§ Exercise details: Filtering the records below, copy only those lines that include the word "APERTURE".

Start of Task material

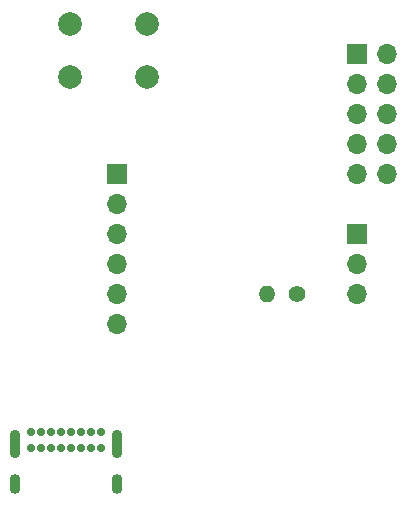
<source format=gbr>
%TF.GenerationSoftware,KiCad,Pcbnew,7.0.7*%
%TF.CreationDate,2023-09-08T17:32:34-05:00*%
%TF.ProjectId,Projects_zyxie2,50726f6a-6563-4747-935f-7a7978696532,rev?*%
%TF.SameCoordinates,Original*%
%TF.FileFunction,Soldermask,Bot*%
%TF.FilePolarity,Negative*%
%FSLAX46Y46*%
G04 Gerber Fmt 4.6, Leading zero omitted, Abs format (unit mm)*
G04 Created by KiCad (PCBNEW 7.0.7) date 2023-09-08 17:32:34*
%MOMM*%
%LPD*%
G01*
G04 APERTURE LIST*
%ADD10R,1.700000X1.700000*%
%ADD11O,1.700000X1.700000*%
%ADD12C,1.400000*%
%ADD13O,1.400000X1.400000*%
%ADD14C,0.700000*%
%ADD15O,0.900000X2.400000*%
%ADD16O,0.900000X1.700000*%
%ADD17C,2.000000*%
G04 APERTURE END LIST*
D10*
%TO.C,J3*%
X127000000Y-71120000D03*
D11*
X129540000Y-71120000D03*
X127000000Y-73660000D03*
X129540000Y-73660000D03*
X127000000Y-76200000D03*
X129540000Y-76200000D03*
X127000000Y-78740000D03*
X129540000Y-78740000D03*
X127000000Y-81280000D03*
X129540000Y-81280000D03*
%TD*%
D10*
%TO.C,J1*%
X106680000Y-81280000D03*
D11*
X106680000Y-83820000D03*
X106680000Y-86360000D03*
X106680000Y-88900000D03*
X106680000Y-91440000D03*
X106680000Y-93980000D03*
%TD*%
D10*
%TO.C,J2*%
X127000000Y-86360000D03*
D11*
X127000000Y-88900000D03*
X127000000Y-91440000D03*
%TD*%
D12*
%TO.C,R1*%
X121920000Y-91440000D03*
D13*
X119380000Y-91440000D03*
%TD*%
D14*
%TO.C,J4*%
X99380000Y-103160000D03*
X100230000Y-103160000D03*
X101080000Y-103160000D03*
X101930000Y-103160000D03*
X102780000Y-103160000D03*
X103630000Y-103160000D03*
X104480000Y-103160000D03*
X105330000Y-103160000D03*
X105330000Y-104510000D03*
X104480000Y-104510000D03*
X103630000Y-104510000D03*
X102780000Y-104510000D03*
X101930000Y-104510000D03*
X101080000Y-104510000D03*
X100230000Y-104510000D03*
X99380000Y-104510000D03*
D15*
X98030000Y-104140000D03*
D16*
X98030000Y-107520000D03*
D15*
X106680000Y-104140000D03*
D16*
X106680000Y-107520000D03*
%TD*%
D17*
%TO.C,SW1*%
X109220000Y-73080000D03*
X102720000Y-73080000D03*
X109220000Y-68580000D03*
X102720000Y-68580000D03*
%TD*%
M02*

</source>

End of Task material
Start of Task material

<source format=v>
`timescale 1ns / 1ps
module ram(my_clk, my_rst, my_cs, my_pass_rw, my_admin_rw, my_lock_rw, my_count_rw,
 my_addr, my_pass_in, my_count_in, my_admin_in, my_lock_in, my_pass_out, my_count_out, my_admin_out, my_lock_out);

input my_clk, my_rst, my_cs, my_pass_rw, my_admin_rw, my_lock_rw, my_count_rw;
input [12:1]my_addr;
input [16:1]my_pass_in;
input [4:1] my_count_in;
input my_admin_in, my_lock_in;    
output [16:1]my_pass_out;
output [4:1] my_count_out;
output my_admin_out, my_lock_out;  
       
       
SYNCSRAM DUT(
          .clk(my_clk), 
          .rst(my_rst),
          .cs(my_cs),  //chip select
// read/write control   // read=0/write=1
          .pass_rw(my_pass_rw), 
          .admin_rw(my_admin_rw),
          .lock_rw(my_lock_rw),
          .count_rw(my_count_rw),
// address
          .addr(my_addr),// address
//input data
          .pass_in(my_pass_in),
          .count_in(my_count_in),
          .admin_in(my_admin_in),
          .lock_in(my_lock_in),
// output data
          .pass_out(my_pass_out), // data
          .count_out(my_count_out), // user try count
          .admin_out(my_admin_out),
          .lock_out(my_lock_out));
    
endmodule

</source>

End of Task material

§ Task response:
G04 APERTURE LIST*
G04 APERTURE END LIST*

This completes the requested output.